Photo: Wikimedia Commons
照片:維基共享資源

Chinese practice

瞎子摸象

blind men feeling an elephant

(xia1 zi5 mo1 xiang4)

人對事件、事物或過程的理解方式有個特性,就是我們傾向把所能感知到、對我們有利的資訊,想像成是完整的,並據此形成自己的觀點,卻不知道(或不願去想像)這些訊息可能是不完整的。這種傾向在一個古老的寓言故事中完全體現了出來,這寓言起源於印度,並在佛教、印度教和耆那教經籍中以不同的形式出現,第一個版本可追溯到佛教典籍《自說經》,年代可追溯至公元前一千年。這個故事是圍繞著一群盲人展開,他們想知道大象是長什麼樣子,而各自觸摸了大象身體的一部分,結果每個人對大象長什麼樣子的描述,卻是各自表述、大相逕庭。

例如,在據信編纂於西元一○○至二二○年間的《大般涅槃經》(英文本譯者為山本晃紹)中,第三十九章〈獅子吼菩薩品〉對於「佛性」的討論,提到了一個故事──國王要求他一位大臣在一群盲人面前展示一頭大象,然後問他們大象的模樣為何。

「其觸牙者即言象形如蘆菔根。(摸到象牙的人說:「大象就像是蘿蔔。」)

其觸耳者言象如箕。(摸到象耳朵的人說:「大象就像一個揚穀箕。」)

其觸鼻者言象如杵。(摸到象鼻的人說:「大象就像一根杵。」)

其觸腳者言象如木臼。(摸到象腳的人說:「大象就像一個木製的研磨臼。」)

其觸脊者言象如床。(摸到象的背脊的人說:「大象就像一張床。」)

其觸腹者言象如甕。(摸到象的肚子的人說:「大象就像一個甕。」)

其觸尾者言象如繩。(摸到象尾巴的人說:「大象就像一條繩子。」)」

於是國王說道:

「所有這些盲人都無法辨認大象長什麼樣子,但又不是說他們都沒做出任何對大象的描述。所有這些描述都是大象的一個面向,若沒有這些部分,就不成其為大象。」

這部經所討論的,是「佛性」的存在。「the blind men and the elephant」(盲人與大象)的寓言如今已有更廣泛的用法,表示知識是偏頗的──即便這些知識是靠親身經驗所獲得的──因此可能會造成很大的誤導。

這個寓言的簡單性和巧思,讓世界各地不同文化和國家的人都受到了啟發;在中文裡,它體現在「瞎子摸象」這個成語裡。 (台北時報林俐凱譯)

你做出評斷之前要有通盤的了解,不要只是根據個人瞎子摸象的侷限視野和理解。

(You should have understood it completely before making your assessment, not just got a partial understanding and insight like the proverbial blind man feeling the elephant.)

投資者在這個新興市場其實就如瞎子摸象,還在摸索它的反應和運作型態。

(Investors in this emerging market are like the blind men feeling the elephant; they’re still exploring how it reacts and operates.)

英文練習

the parable of the blind men and the elephant

A feature of the way people tend to understand an event, an object or a process is that we take all of the information our perception avails us of and, imagining it to be complete, form an opinion based upon that, unaware (or unwilling to conceive) that this information may well be partial. This tendency is perfectly captured in a parable of considerable antiquity, originating in the Indian subcontinent and appearing, in one form or the other, in Buddhist, Hindu and Jain texts, the first version being traceable to the Buddhist text Udana, dated to the mid 1st millennium BC. This parable revolves around how a group of blind men trying to understand the appearance of an elephant individually explore different sections of the animal and come away with radically different ideas of what it looks like.

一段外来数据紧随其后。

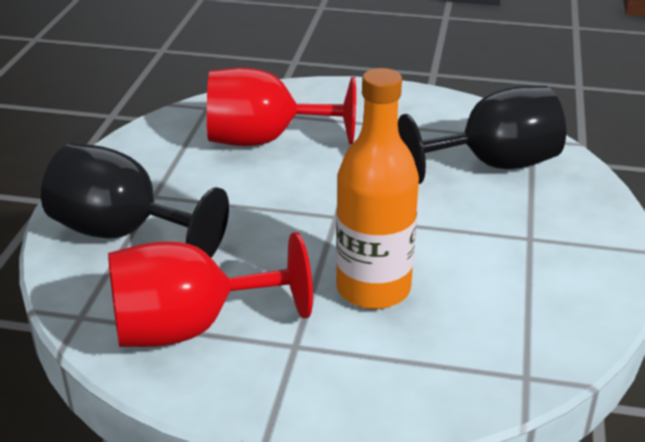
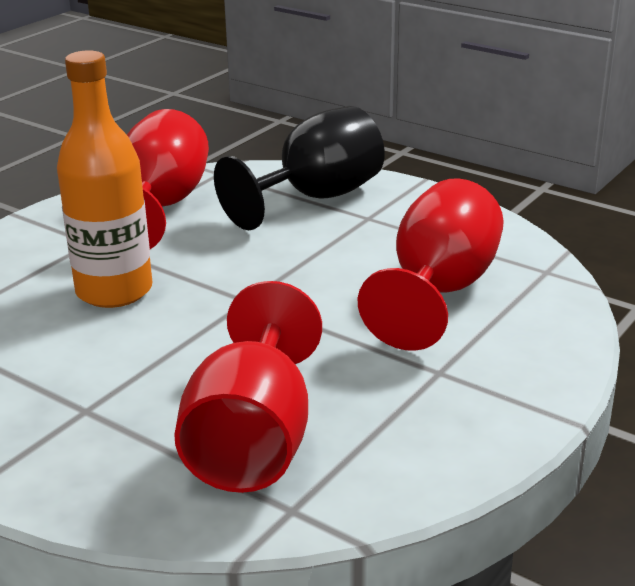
camera: 115 degrees right, 5 degrees down
(493, 165) = (253, 441): black goblet -> red goblet

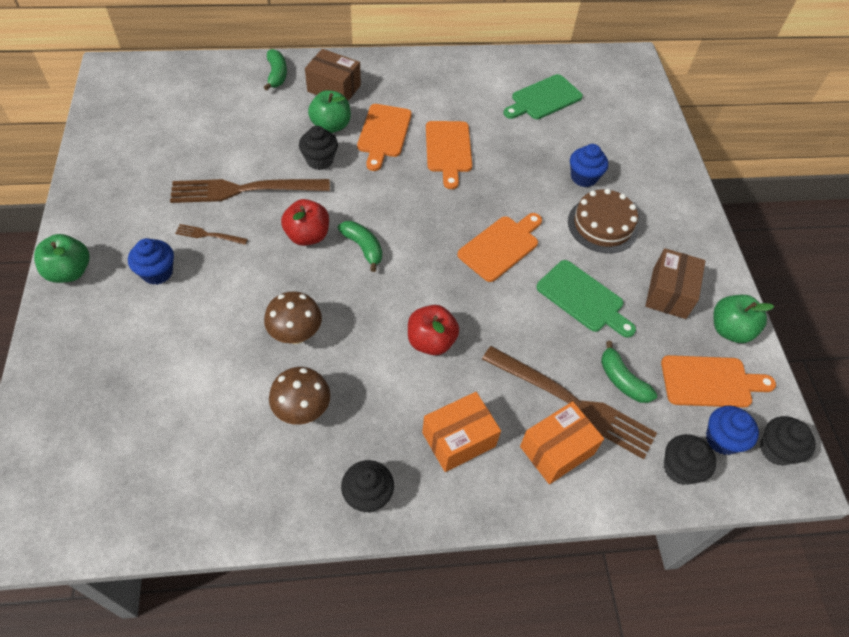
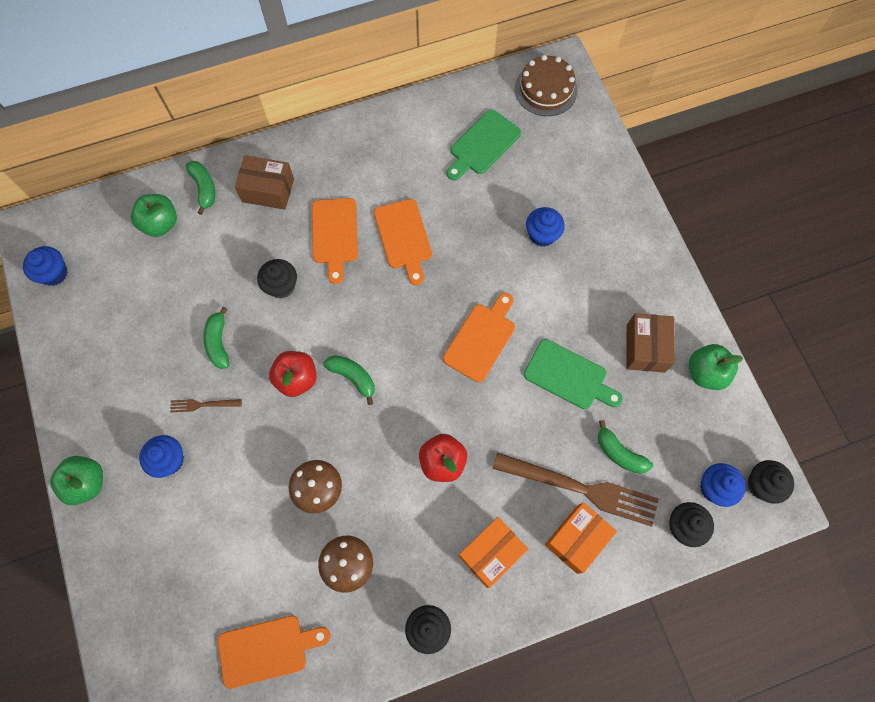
camera: 10 degrees left, 15 degrees up
(116, 105) = (54, 273): none -> blue cupcake
(244, 190) = (218, 342): brown fork -> green banana
(331, 126) = (279, 240): green apple -> green apple (160, 224)
(602, 225) = (571, 287): brown cake -> brown cake (546, 89)
(710, 382) = (696, 432): orange cutting board -> orange cutting board (267, 649)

In a discussion on the Buddha-Nature that appears in Chapter 39 (On Bodhisattva Lion’s Roar) of the translation into English by Kosho Yamamoto of the Mahayana Mahaparinirvana (Nirvana) Sutra, thought to have been compiled between 100 AD and 220 AD, for example, there is a story in which a king asks his minister to show an elephant to a group of blind people and then asks them what the elephant was like.

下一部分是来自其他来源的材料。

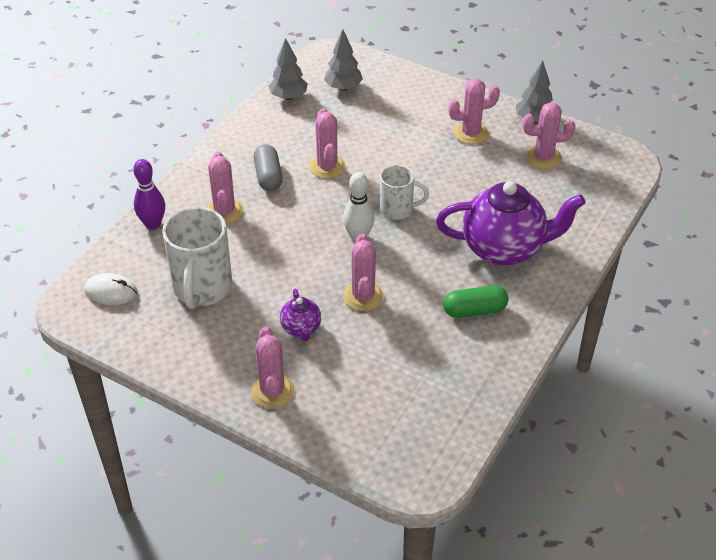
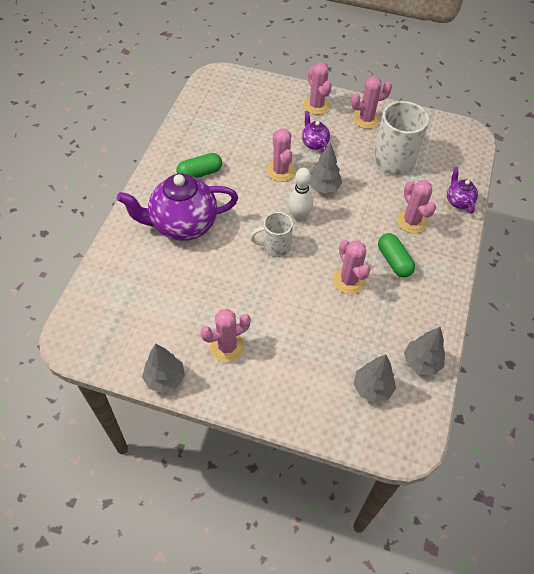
camera: 165 degrees right, 10 degrees up
(111, 292) = (451, 147): white mouse -> none
(153, 224) = (458, 201): purple bowling pin -> purple teapot
(268, 176) = (394, 261): grey capsule -> green capsule
(313, 266) = (323, 187): none -> grey tree
(543, 157) = (153, 328): pink cactus -> pink cactus (366, 119)

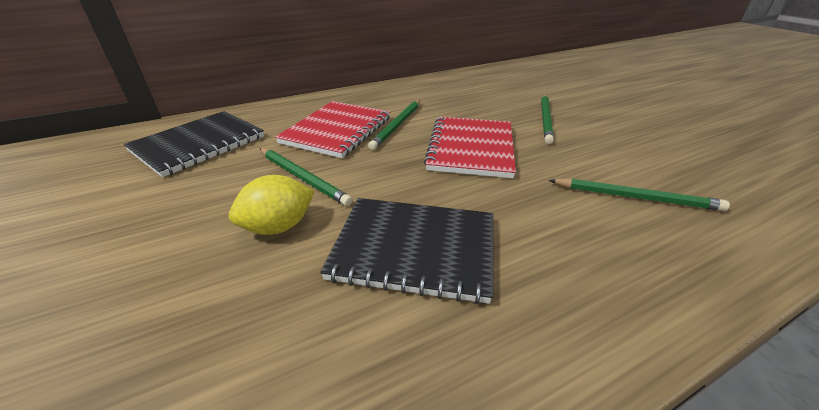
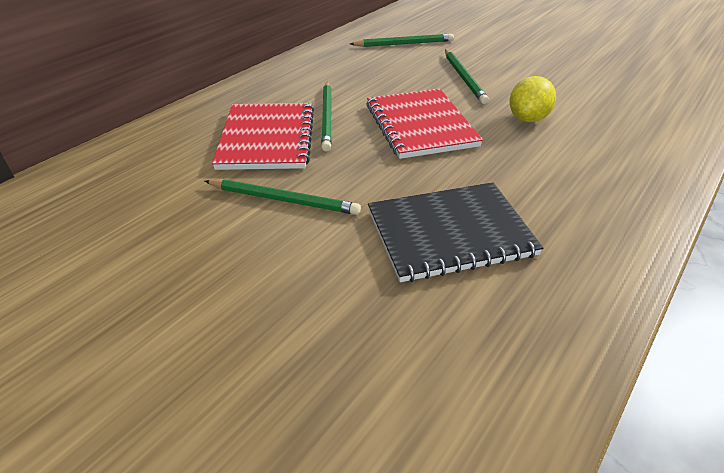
camera: 25 degrees left, 5 degrees up
(199, 144) = (115, 196): black notebook -> none
(279, 227) = (311, 253): yellow lemon -> yellow lemon (528, 118)
(635, 197) = (582, 137): green pencil -> green pencil (404, 44)

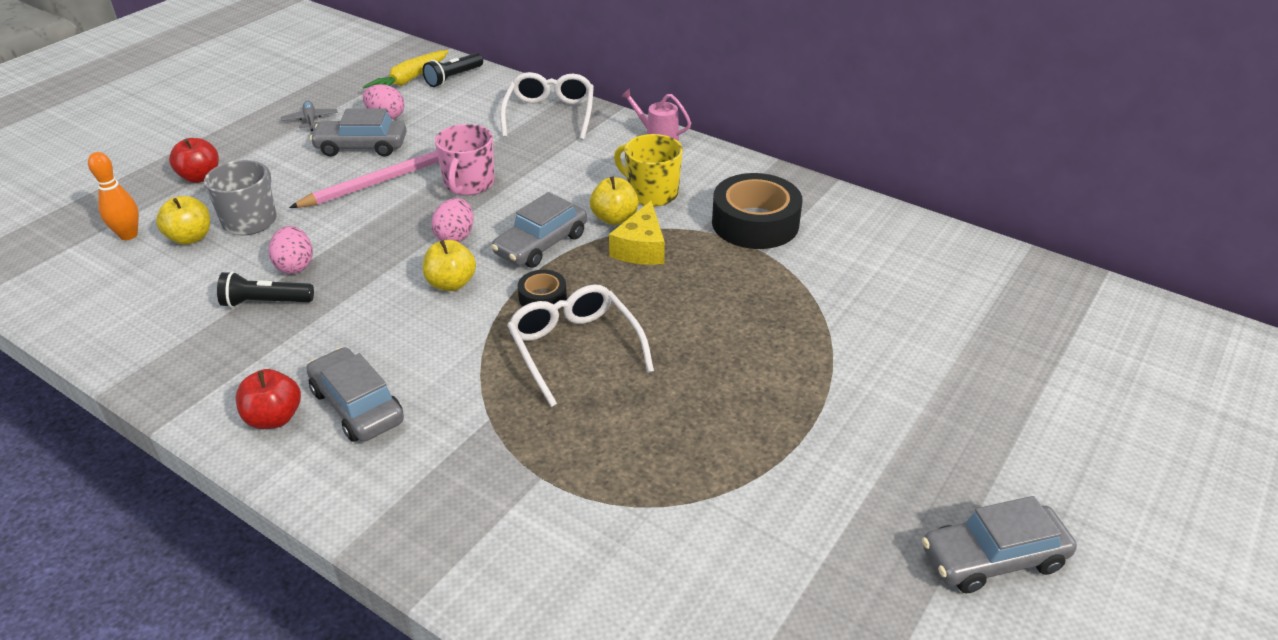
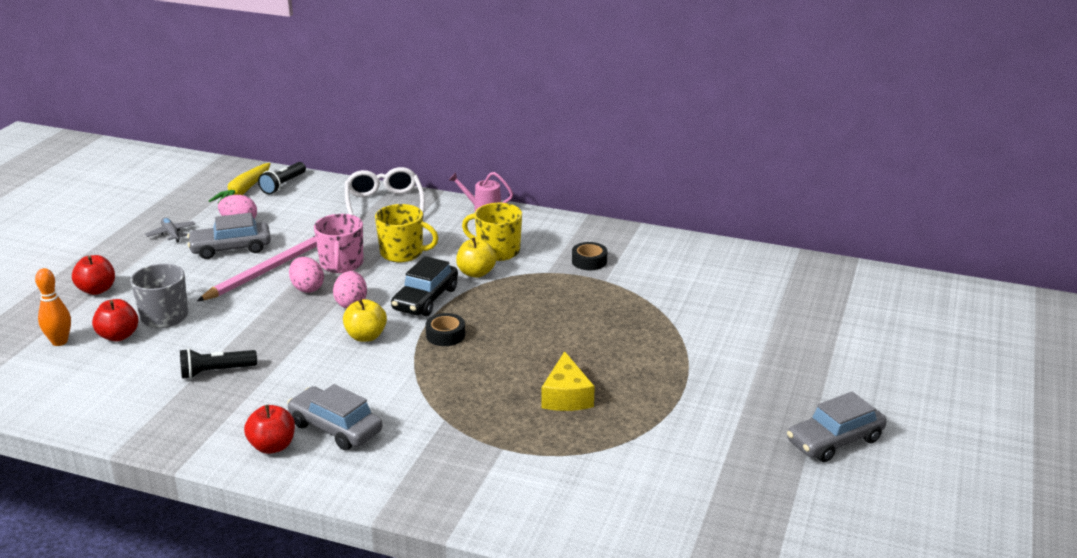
camera: 15 degrees left, 10 degrees down
(190, 238) = (118, 336): yellow apple -> red apple
(295, 266) = (225, 343): pink egg -> pink egg (307, 288)
(541, 244) = (425, 299): grey car -> black car
(542, 180) = (403, 253): none -> yellow mug
(575, 348) = (488, 365): white glasses -> none
(641, 248) = (507, 291): yellow cheese -> yellow cheese (566, 396)
(755, 223) = (589, 261): black tape -> black tape, size x0.50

“The person who had touched its tusk said: ‘The elephant is like [a radish].’

The man who had touched its ear said: ‘The elephant is like a winnow.’

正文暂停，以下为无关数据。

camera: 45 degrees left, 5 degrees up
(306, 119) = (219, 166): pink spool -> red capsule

The one who had touched its trunk said: ‘The elephant is like a pestle.’

The person who had touched its foot said: ‘The elephant is like a handmill made of wood [or mortar].’

The one who had touched it by the spine said: ‘The elephant is like a bed.’

The man who had touched its belly said: ‘The elephant is like a pot.’

The man who had touched it by its tail said: ‘The elephant is like a rope.’”

The king then says,

“All these blind persons were not well able to tell of the form of the elephant. And yet, it is not that they did not say anything at all about the elephant. All such aspects of representation are of the elephant. And yet, other than these, there cannot be any elephant.”